■ **PROBLEM REQUIREMENTS**:
Each line of the data that includes "favorable" must be copied.

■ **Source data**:
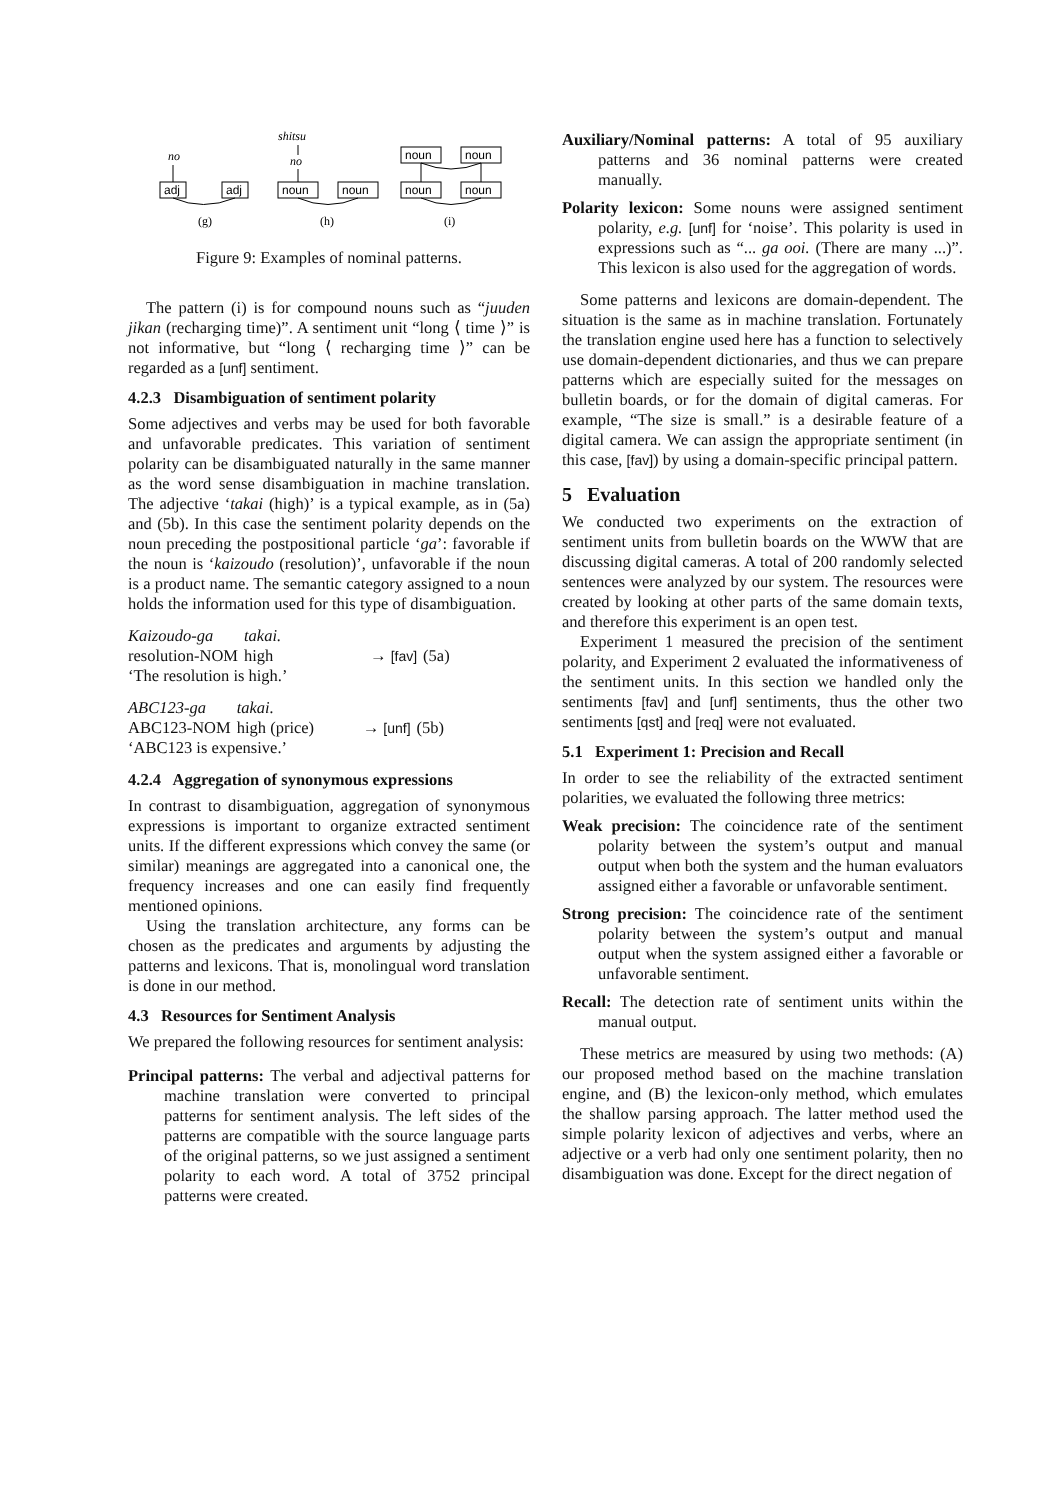no
adj
adj
(g)
shitsu
no
noun
noun
(h)
noun
noun
noun
noun
(i)
Figure 9: Examples of nominal patterns.
The pattern (i) is for compound nouns such as “juuden jikan (recharging time)”. A sentiment unit “long ⟨ time ⟩” is not informative, but “long ⟨ recharging time ⟩” can be regarded as a [unf] sentiment.
4.2.3 Disambiguation of sentiment polarity
Some adjectives and verbs may be used for both favorable and unfavorable predicates. This variation of sentiment polarity can be disambiguated naturally in the same manner as the word sense disambiguation in machine translation. The adjective ‘takai (high)’ is a typical example, as in (5a) and (5b). In this case the sentiment polarity depends on the noun preceding the postpositional particle ‘ga’: favorable if the noun is ‘kaizoudo (resolution)’, unfavorable if the noun is a product name. The semantic category assigned to a noun holds the information used for this type of disambiguation.
| Kaizoudo-ga | takai. | | |
| resolution-NOM | high | → [fav] | (5a) |
| ‘The resolution is high.’ | | | |
| ABC123-ga | takai. | | |
| ABC123-NOM | high (price) | → [unf] | (5b) |
| ‘ABC123 is expensive.’ | | | |
4.2.4 Aggregation of synonymous expressions
In contrast to disambiguation, aggregation of synonymous expressions is important to organize extracted sentiment units. If the different expressions which convey the same (or similar) meanings are aggregated into a canonical one, the frequency increases and one can easily find frequently mentioned opinions.
Using the translation architecture, any forms can be chosen as the predicates and arguments by adjusting the patterns and lexicons. That is, monolingual word translation is done in our method.
4.3 Resources for Sentiment Analysis
We prepared the following resources for sentiment analysis:
Principal patterns: The verbal and adjectival patterns for machine translation were converted to principal patterns for sentiment analysis. The left sides of the patterns are compatible with the source language parts of the original patterns, so we just assigned a sentiment polarity to each word. A total of 3752 principal patterns were created.
Auxiliary/Nominal patterns: A total of 95 auxiliary patterns and 36 nominal patterns were created manually.
Polarity lexicon: Some nouns were assigned sentiment polarity, e.g. [unf] for ‘noise’. This polarity is used in expressions such as “... ga ooi. (There are many ...)”. This lexicon is also used for the aggregation of words.
Some patterns and lexicons are domain-dependent. The situation is the same as in machine translation. Fortunately the translation engine used here has a function to selectively use domain-dependent dictionaries, and thus we can prepare patterns which are especially suited for the messages on bulletin boards, or for the domain of digital cameras. For example, “The size is small.” is a desirable feature of a digital camera. We can assign the appropriate sentiment (in this case, [fav]) by using a domain-specific principal pattern.
5 Evaluation
We conducted two experiments on the extraction of sentiment units from bulletin boards on the WWW that are discussing digital cameras. A total of 200 randomly selected sentences were analyzed by our system. The resources were created by looking at other parts of the same domain texts, and therefore this experiment is an open test.
Experiment 1 measured the precision of the sentiment polarity, and Experiment 2 evaluated the informativeness of the sentiment units. In this section we handled only the sentiments [fav] and [unf] sentiments, thus the other two sentiments [qst] and [req] were not evaluated.
5.1 Experiment 1: Precision and Recall
In order to see the reliability of the extracted sentiment polarities, we evaluated the following three metrics:
Weak precision: The coincidence rate of the sentiment polarity between the system’s output and manual output when both the system and the human evaluators assigned either a favorable or unfavorable sentiment.
Strong precision: The coincidence rate of the sentiment polarity between the system’s output and manual output when the system assigned either a favorable or unfavorable sentiment.
Recall: The detection rate of sentiment units within the manual output.
These metrics are measured by using two methods: (A) our proposed method based on the machine translation engine, and (B) the lexicon-only method, which emulates the shallow parsing approach. The latter method used the simple polarity lexicon of adjectives and verbs, where an adjective or a verb had only one sentiment polarity, then no disambiguation was done. Except for the direct negation of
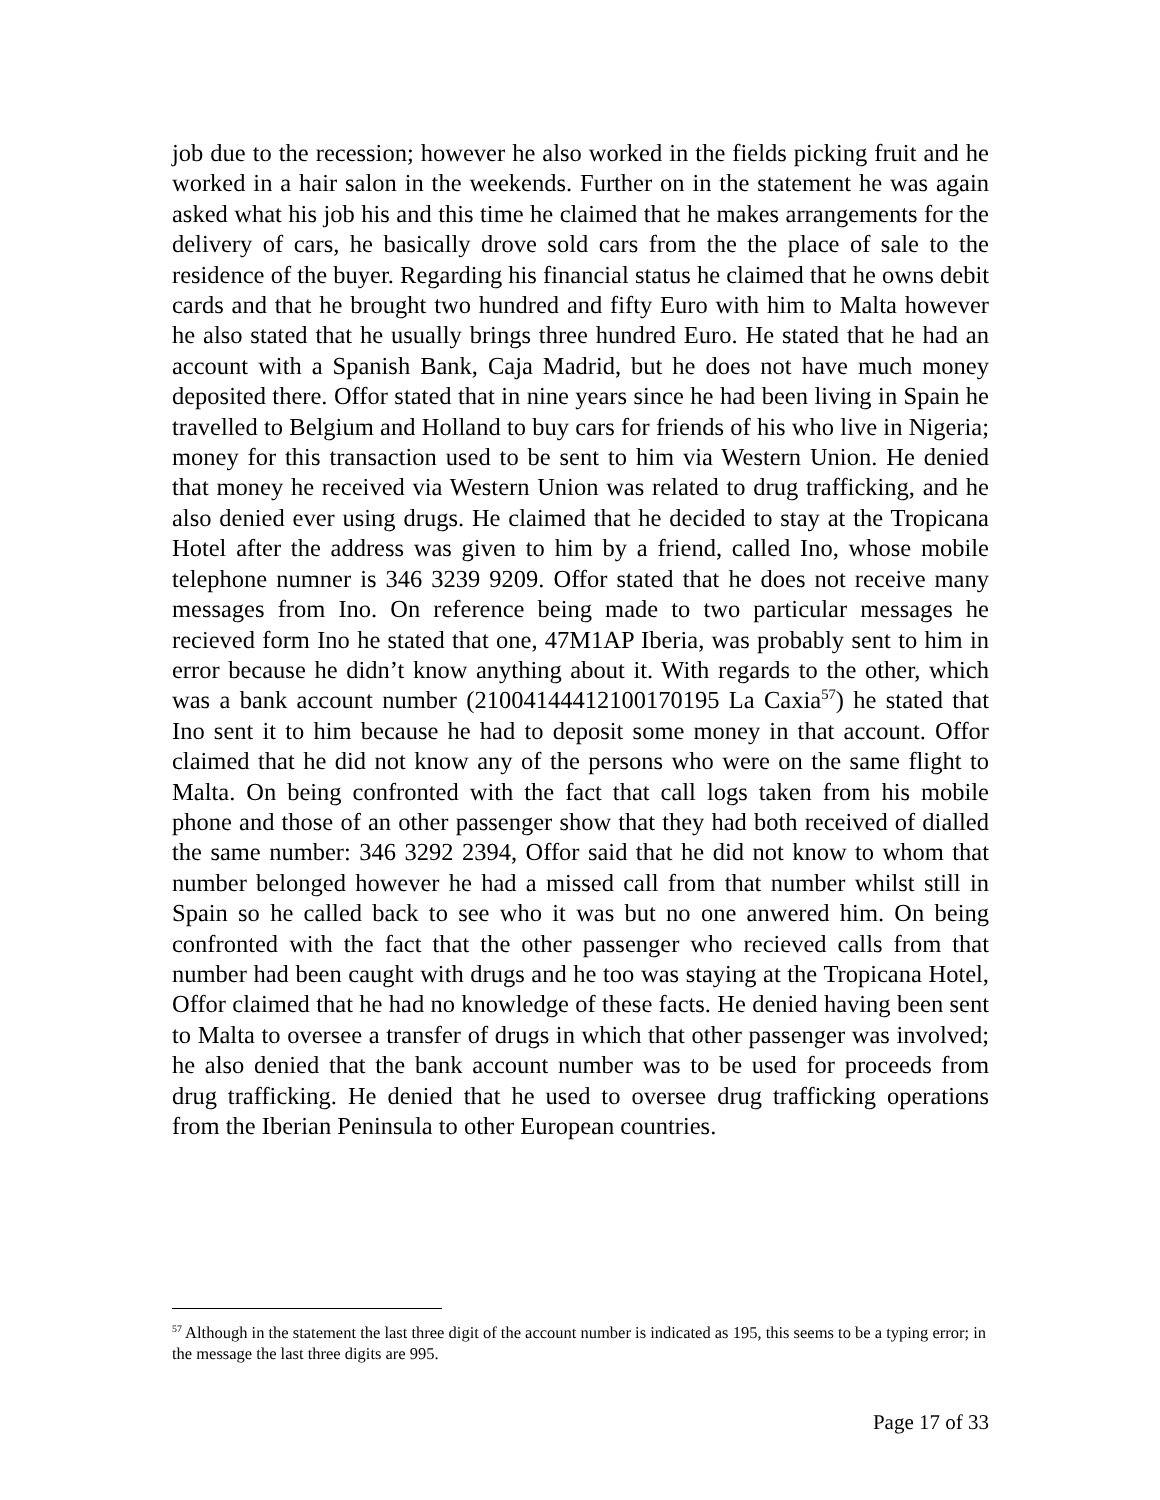job due to the recession; however he also worked in the fields picking fruit and he worked in a hair salon in the weekends. Further on in the statement he was again asked what his job his and this time he claimed that he makes arrangements for the delivery of cars, he basically drove sold cars from the the place of sale to the residence of the buyer. Regarding his financial status he claimed that he owns debit cards and that he brought two hundred and fifty Euro with him to Malta however he also stated that he usually brings three hundred Euro. He stated that he had an account with a Spanish Bank, Caja Madrid, but he does not have much money deposited there. Offor stated that in nine years since he had been living in Spain he travelled to Belgium and Holland to buy cars for friends of his who live in Nigeria; money for this transaction used to be sent to him via Western Union. He denied that money he received via Western Union was related to drug trafficking, and he also denied ever using drugs. He claimed that he decided to stay at the Tropicana Hotel after the address was given to him by a friend, called Ino, whose mobile telephone numner is 346 3239 9209. Offor stated that he does not receive many messages from Ino. On reference being made to two particular messages he recieved form Ino he stated that one, 47M1AP Iberia, was probably sent to him in error because he didn’t know anything about it. With regards to the other, which was a bank account number (21004144412100170195 La Caxia<sup>57</sup>) he stated that Ino sent it to him because he had to deposit some money in that account. Offor claimed that he did not know any of the persons who were on the same flight to Malta. On being confronted with the fact that call logs taken from his mobile phone and those of an other passenger show that they had both received of dialled the same number: 346 3292 2394, Offor said that he did not know to whom that number belonged however he had a missed call from that number whilst still in Spain so he called back to see who it was but no one anwered him. On being confronted with the fact that the other passenger who recieved calls from that number had been caught with drugs and he too was staying at the Tropicana Hotel, Offor claimed that he had no knowledge of these facts. He denied having been sent to Malta to oversee a transfer of drugs in which that other passenger was involved; he also denied that the bank account number was to be used for proceeds from drug trafficking. He denied that he used to oversee drug trafficking operations from the Iberian Peninsula to other European countries.
<sup>57</sup> Although in the statement the last three digit of the account number is indicated as 195, this seems to be a typing error; in the message the last three digits are 995.
Page 17 of 33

■ **RESPONSE AREA**:
Some adjectives and verbs may be used for both favorable and unfavorable predicates. This variation of sentiment polarity can be disambiguated naturally in the same manner as the word sense disambiguation in machine translation. The adjective ‘takai (high)’ is a typical example, as in (5a) and (5b). In this case the sentiment polarity depends on the noun preceding the postpositional particle ‘ga’: favorable if the noun is ‘kaizoudo (resolution)’, unfavorable if the noun is a product name. The semantic category assigned to a noun holds the information used for this type of disambiguation.
Weak precision: The coincidence rate of the sentiment polarity between the system’s output and manual output when both the system and the human evaluators assigned either a favorable or unfavorable sentiment.
Strong precision: The coincidence rate of the sentiment polarity between the system’s output and manual output when the system assigned either a favorable or unfavorable sentiment.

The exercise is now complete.